▶ [EXERCISE BRIEF]: Please return the full listing. Every line must match exactly.

-------- SUPPLIED DATA --------

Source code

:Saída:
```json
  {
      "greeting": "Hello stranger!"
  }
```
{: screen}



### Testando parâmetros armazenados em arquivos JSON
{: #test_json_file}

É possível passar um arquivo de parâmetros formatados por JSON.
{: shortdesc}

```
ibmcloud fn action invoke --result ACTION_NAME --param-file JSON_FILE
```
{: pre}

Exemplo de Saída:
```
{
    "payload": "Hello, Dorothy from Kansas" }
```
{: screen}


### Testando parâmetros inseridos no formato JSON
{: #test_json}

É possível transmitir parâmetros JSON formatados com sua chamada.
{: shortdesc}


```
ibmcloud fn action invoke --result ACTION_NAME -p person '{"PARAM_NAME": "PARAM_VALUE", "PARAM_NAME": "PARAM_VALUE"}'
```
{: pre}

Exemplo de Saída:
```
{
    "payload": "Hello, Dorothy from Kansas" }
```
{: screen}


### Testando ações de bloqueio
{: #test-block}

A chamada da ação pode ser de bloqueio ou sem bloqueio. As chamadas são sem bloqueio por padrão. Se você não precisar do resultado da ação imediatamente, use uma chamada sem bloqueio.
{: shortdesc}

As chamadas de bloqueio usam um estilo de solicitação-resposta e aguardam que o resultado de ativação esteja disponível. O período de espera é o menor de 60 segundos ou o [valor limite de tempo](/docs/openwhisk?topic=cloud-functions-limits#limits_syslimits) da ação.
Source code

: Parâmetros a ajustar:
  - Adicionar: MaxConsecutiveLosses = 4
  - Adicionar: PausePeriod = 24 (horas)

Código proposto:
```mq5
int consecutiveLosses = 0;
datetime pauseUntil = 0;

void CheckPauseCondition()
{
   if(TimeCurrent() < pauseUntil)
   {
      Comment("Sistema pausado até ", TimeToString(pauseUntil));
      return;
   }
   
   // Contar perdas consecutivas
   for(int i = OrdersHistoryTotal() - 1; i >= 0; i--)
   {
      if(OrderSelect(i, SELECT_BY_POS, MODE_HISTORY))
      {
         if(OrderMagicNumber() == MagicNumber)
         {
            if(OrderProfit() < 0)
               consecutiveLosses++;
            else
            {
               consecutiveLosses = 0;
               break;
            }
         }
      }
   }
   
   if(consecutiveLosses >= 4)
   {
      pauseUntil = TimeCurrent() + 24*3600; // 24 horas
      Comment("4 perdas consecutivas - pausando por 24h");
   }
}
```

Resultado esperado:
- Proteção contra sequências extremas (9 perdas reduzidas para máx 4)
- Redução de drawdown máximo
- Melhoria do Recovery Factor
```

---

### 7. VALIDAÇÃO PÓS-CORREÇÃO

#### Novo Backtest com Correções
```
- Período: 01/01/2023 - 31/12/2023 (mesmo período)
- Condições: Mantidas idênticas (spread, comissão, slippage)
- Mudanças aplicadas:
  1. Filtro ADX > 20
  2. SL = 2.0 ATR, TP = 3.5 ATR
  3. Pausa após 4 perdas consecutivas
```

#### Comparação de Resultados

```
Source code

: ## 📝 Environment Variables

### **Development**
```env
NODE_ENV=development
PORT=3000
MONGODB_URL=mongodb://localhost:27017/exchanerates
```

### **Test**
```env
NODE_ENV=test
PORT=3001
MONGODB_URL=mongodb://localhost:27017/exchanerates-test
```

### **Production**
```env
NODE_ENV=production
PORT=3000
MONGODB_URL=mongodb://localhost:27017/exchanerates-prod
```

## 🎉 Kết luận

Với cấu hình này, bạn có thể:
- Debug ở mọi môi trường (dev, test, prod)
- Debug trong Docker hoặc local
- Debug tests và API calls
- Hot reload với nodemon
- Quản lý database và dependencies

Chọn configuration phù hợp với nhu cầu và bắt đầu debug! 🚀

--------

▶ [TASK OUTPUT]:
Source code

:Saída:
```json
  {
      "greeting": "Hello stranger!"
  }
```
{: screen}



### Testando parâmetros armazenados em arquivos JSON
{: #test_json_file}

É possível passar um arquivo de parâmetros formatados por JSON.
{: shortdesc}

```
ibmcloud fn action invoke --result ACTION_NAME --param-file JSON_FILE
```
{: pre}

Exemplo de Saída:
```
{
    "payload": "Hello, Dorothy from Kansas" }
```
{: screen}


### Testando parâmetros inseridos no formato JSON
{: #test_json}

É possível transmitir parâmetros JSON formatados com sua chamada.
{: shortdesc}


```
ibmcloud fn action invoke --result ACTION_NAME -p person '{"PARAM_NAME": "PARAM_VALUE", "PARAM_NAME": "PARAM_VALUE"}'
```
{: pre}

Exemplo de Saída:
```
{
    "payload": "Hello, Dorothy from Kansas" }
```
{: screen}


### Testando ações de bloqueio
{: #test-block}

A chamada da ação pode ser de bloqueio ou sem bloqueio. As chamadas são sem bloqueio por padrão. Se você não precisar do resultado da ação imediatamente, use uma chamada sem bloqueio.
{: shortdesc}

As chamadas de bloqueio usam um estilo de solicitação-resposta e aguardam que o resultado de ativação esteja disponível. O período de espera é o menor de 60 segundos ou o [valor limite de tempo](/docs/openwhisk?topic=cloud-functions-limits#limits_syslimits) da ação.
Source code

: Parâmetros a ajustar:
  - Adicionar: MaxConsecutiveLosses = 4
  - Adicionar: PausePeriod = 24 (horas)

Código proposto:
```mq5
int consecutiveLosses = 0;
datetime pauseUntil = 0;

void CheckPauseCondition()
{
   if(TimeCurrent() < pauseUntil)
   {
      Comment("Sistema pausado até ", TimeToString(pauseUntil));
      return;
   }
   
   // Contar perdas consecutivas
   for(int i = OrdersHistoryTotal() - 1; i >= 0; i--)
   {
      if(OrderSelect(i, SELECT_BY_POS, MODE_HISTORY))
      {
         if(OrderMagicNumber() == MagicNumber)
         {
            if(OrderProfit() < 0)
               consecutiveLosses++;
            else
            {
               consecutiveLosses = 0;
               break;
            }
         }
      }
   }
   
   if(consecutiveLosses >= 4)
   {
      pauseUntil = TimeCurrent() + 24*3600; // 24 horas
      Comment("4 perdas consecutivas - pausando por 24h");
   }
}
```

Resultado esperado:
- Proteção contra sequências extremas (9 perdas reduzidas para máx 4)
- Redução de drawdown máximo
- Melhoria do Recovery Factor
```

---

### 7. VALIDAÇÃO PÓS-CORREÇÃO

#### Novo Backtest com Correções
```
- Período: 01/01/2023 - 31/12/2023 (mesmo período)
- Condições: Mantidas idênticas (spread, comissão, slippage)
- Mudanças aplicadas:
  1. Filtro ADX > 20
  2. SL = 2.0 ATR, TP = 3.5 ATR
  3. Pausa após 4 perdas consecutivas
```

#### Comparação de Resultados

```
Source code

: ## 📝 Environment Variables

### **Development**
```env
NODE_ENV=development
PORT=3000
MONGODB_URL=mongodb://localhost:27017/exchanerates
```

### **Test**
```env
NODE_ENV=test
PORT=3001
MONGODB_URL=mongodb://localhost:27017/exchanerates-test
```

### **Production**
```env
NODE_ENV=production
PORT=3000
MONGODB_URL=mongodb://localhost:27017/exchanerates-prod
```

## 🎉 Kết luận

Với cấu hình này, bạn có thể:
- Debug ở mọi môi trường (dev, test, prod)
- Debug trong Docker hoặc local
- Debug tests và API calls
- Hot reload với nodemon
- Quản lý database và dependencies

Chọn configuration phù hợp với nhu cầu và bắt đầu debug! 🚀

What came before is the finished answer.